The handling of Erik's counterattack is very different from Mike's anarchic chaotic attack. Erik used violence to be violent but still restrained. He first showed his strength in front of everyone and knocked down two with one-to-two lightning. Then he ambushed the most powerful student leader in the wilderness. The "exit technique" had scared him to kneel and vomit. If "If..." is the trailer of "Elephant", it would be evil that gives birth to evil. That was also the beginning of "Bad Boy". The turning point was that Erik had the support of a few elders and the encouragement of his friends. He mustered up the courage to grow wisdom and face evil without being the fruit of evil. In fact, how could he let his stepfather abuse him and not resist? All are psychological factors. In the end, he was called into the room by the stepfather again, but he was not punished obediently. Instead, he faced a challenge: "You will be blind, have a nose burst, and your hands will be broken." The scene after the director disappeared, but we all know the result of the battle.

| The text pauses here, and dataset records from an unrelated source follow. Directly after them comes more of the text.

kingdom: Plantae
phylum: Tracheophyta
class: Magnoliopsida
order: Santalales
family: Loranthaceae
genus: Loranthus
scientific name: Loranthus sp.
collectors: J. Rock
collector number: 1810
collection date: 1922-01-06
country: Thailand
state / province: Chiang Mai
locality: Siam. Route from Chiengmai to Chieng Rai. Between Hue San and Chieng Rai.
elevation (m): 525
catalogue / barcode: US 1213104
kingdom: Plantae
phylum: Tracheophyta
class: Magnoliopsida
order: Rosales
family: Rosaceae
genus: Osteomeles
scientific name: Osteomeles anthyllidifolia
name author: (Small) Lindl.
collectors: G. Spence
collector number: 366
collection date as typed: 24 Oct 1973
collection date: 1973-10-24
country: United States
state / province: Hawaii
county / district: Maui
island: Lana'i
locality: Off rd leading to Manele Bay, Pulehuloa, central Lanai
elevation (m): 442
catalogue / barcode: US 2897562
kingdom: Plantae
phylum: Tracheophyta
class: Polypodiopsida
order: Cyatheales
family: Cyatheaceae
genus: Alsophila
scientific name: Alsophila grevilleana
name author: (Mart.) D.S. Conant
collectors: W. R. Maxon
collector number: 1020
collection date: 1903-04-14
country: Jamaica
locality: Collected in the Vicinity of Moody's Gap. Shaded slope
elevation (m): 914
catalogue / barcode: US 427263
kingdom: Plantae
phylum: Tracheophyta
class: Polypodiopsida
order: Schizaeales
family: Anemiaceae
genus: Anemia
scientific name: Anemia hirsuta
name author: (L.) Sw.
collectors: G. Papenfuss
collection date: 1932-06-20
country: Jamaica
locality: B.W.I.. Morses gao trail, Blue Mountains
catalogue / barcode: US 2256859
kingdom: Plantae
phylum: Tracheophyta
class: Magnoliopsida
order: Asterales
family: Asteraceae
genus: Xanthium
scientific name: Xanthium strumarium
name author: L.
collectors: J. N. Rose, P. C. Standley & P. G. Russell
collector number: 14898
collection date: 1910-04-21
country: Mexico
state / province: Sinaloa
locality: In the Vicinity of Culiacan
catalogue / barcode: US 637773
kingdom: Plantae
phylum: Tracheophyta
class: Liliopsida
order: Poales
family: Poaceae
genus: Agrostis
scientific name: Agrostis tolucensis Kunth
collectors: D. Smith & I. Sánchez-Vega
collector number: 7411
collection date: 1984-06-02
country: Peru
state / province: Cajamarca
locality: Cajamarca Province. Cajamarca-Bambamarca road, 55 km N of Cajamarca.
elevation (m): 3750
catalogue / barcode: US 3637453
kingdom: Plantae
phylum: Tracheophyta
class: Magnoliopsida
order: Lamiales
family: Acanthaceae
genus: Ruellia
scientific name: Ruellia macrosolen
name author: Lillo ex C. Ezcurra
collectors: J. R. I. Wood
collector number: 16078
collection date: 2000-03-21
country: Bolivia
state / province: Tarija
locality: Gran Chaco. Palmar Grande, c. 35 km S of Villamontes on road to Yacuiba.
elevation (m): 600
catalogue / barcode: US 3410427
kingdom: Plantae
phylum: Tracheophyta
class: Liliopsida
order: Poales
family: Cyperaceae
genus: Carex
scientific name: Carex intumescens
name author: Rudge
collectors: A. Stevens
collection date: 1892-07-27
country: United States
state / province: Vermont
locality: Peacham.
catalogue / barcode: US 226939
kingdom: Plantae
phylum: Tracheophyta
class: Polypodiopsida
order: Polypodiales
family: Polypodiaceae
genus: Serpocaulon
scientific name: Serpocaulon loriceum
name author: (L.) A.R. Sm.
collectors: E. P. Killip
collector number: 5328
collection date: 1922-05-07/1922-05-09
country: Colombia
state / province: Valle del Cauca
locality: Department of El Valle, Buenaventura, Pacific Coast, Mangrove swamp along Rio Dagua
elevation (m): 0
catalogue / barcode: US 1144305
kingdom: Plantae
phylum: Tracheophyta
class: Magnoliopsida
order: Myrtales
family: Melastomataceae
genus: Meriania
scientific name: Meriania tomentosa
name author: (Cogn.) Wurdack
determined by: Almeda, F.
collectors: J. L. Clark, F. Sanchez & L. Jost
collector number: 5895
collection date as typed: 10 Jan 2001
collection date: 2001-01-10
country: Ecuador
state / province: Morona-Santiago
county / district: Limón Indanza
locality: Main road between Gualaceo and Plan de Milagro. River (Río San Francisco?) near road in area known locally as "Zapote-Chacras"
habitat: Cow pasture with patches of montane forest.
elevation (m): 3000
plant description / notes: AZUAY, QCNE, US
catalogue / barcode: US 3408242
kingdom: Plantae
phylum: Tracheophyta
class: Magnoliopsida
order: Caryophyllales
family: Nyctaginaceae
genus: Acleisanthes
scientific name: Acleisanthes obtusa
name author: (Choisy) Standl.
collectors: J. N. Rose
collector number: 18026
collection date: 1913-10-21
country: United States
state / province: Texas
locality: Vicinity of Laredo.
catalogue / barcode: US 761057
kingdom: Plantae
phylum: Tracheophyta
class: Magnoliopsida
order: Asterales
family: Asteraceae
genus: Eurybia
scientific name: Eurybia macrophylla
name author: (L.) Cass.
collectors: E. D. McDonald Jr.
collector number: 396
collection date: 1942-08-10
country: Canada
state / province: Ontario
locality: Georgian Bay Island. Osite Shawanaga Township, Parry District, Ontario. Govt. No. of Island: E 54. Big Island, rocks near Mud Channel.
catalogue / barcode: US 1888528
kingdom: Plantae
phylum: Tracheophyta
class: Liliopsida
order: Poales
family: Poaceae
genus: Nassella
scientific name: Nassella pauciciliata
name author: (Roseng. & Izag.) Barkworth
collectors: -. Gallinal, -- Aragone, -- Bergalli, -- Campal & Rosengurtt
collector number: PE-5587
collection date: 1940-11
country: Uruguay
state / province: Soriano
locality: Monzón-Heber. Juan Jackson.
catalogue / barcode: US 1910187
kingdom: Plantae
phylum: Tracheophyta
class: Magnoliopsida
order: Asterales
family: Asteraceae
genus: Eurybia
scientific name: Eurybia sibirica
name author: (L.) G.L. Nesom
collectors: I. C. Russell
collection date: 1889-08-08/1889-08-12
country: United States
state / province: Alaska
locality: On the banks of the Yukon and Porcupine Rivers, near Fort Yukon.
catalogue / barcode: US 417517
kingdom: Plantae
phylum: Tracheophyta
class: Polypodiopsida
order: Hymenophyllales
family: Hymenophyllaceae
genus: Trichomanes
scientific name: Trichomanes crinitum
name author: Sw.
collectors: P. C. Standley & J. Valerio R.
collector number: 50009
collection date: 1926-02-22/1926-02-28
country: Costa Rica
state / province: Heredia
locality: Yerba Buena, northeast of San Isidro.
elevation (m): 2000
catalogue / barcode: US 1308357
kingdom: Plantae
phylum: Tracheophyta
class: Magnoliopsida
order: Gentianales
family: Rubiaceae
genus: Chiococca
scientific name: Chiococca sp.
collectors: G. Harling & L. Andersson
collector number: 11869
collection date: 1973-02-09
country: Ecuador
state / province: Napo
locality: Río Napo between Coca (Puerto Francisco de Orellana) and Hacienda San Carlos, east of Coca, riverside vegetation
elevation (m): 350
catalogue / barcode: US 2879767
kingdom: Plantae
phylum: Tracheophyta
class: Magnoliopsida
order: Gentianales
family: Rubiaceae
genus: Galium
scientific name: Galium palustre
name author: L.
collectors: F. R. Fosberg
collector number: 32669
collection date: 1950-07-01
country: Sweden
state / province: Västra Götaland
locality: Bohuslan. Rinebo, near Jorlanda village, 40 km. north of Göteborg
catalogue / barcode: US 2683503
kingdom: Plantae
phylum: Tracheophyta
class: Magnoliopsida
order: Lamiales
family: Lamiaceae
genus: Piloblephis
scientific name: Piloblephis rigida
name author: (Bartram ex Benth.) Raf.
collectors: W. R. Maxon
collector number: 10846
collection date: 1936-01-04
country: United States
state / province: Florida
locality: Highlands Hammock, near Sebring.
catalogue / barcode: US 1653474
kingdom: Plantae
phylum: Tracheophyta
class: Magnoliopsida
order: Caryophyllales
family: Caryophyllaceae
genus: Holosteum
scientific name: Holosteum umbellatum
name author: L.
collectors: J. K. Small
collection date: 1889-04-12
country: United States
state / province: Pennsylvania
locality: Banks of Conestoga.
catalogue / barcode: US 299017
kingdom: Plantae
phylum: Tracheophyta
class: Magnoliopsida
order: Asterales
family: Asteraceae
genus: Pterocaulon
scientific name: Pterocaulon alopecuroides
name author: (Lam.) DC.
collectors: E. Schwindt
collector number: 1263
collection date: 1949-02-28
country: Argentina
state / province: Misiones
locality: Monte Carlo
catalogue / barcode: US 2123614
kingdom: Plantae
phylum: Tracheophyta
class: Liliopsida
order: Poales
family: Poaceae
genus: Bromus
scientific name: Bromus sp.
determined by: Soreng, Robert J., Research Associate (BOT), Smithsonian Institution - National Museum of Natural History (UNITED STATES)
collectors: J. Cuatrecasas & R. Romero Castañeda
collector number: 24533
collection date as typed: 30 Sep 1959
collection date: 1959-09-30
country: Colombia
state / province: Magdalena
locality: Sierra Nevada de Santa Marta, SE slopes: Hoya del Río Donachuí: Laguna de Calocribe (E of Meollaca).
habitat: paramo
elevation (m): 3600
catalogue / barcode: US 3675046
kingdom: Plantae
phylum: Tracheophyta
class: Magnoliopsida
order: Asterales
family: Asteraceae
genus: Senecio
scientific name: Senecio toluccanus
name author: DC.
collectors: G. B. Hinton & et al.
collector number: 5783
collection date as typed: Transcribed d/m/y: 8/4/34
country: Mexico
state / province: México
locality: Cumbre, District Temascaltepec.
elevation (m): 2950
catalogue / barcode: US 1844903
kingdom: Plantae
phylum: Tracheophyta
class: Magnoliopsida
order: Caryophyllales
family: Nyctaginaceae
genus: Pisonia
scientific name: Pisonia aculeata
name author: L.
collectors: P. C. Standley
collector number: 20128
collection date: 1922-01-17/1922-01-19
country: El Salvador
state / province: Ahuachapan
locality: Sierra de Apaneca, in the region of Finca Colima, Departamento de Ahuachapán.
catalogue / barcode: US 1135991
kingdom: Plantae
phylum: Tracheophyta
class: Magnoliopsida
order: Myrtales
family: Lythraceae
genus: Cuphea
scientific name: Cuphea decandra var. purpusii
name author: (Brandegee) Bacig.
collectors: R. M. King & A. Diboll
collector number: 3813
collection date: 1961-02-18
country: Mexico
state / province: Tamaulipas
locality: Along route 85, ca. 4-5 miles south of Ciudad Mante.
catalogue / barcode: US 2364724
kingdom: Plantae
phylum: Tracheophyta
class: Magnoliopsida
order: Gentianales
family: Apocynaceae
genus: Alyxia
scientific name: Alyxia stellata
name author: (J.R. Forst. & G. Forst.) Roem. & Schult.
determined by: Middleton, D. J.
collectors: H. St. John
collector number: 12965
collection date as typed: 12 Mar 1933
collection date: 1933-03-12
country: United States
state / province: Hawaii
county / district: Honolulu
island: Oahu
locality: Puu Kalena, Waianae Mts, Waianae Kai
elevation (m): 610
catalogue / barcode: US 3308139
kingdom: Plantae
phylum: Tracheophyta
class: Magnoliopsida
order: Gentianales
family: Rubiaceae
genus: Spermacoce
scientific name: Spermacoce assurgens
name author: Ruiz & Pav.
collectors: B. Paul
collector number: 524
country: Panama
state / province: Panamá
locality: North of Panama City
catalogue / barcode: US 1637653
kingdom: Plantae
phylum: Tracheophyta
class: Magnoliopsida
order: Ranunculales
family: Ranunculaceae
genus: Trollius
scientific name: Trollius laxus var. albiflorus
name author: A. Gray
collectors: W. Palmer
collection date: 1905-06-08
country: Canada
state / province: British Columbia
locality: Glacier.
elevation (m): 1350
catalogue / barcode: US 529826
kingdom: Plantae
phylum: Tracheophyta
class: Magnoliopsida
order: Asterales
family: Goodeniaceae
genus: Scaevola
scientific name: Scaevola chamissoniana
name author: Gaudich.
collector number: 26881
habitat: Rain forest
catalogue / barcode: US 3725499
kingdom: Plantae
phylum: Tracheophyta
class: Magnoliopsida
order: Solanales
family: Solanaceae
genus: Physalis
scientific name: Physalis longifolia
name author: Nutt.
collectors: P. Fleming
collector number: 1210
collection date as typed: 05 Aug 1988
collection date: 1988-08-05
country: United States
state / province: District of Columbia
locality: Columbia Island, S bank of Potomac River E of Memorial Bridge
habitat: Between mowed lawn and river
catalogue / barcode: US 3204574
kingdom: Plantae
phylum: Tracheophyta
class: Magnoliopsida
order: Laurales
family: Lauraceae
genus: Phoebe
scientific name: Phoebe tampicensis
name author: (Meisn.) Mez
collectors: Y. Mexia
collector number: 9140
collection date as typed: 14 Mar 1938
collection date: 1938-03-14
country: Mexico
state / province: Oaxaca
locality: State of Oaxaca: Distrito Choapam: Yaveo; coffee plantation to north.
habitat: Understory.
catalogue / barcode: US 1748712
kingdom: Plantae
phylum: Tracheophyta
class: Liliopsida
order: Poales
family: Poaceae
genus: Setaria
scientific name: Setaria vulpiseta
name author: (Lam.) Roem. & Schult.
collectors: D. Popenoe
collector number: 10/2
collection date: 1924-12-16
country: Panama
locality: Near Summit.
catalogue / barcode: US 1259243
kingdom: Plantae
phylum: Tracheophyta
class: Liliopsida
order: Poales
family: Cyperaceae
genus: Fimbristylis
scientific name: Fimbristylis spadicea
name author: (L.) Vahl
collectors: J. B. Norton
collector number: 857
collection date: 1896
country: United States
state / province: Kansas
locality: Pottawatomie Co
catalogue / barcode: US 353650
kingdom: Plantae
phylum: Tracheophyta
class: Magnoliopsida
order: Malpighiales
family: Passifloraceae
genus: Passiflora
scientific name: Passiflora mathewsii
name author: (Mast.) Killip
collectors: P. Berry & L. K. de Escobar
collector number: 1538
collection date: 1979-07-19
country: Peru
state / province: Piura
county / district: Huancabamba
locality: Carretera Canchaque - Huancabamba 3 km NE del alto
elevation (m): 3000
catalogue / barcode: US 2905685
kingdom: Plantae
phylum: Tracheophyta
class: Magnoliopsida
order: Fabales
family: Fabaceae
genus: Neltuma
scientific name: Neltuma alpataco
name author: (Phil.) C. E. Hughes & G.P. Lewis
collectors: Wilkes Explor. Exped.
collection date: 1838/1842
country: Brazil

Think deeper, is the ending of "If..." really so evil? Why did Mike and his companions decide to fight back, not the four heads of students, but the pastor, principal and other adults? Or, they have seen it through, and the principal who is full of "I understand you! Please believe me!" is worse than those students, because they want students to be "ugly people" but pretend to be good people. Isn't it more abominable to instigate discord than a fox and a fake tiger? ? So Mike and the others did not "revenge the wrongs", the authoritarianism stems from the hypocrisy and irresponsibility of adults!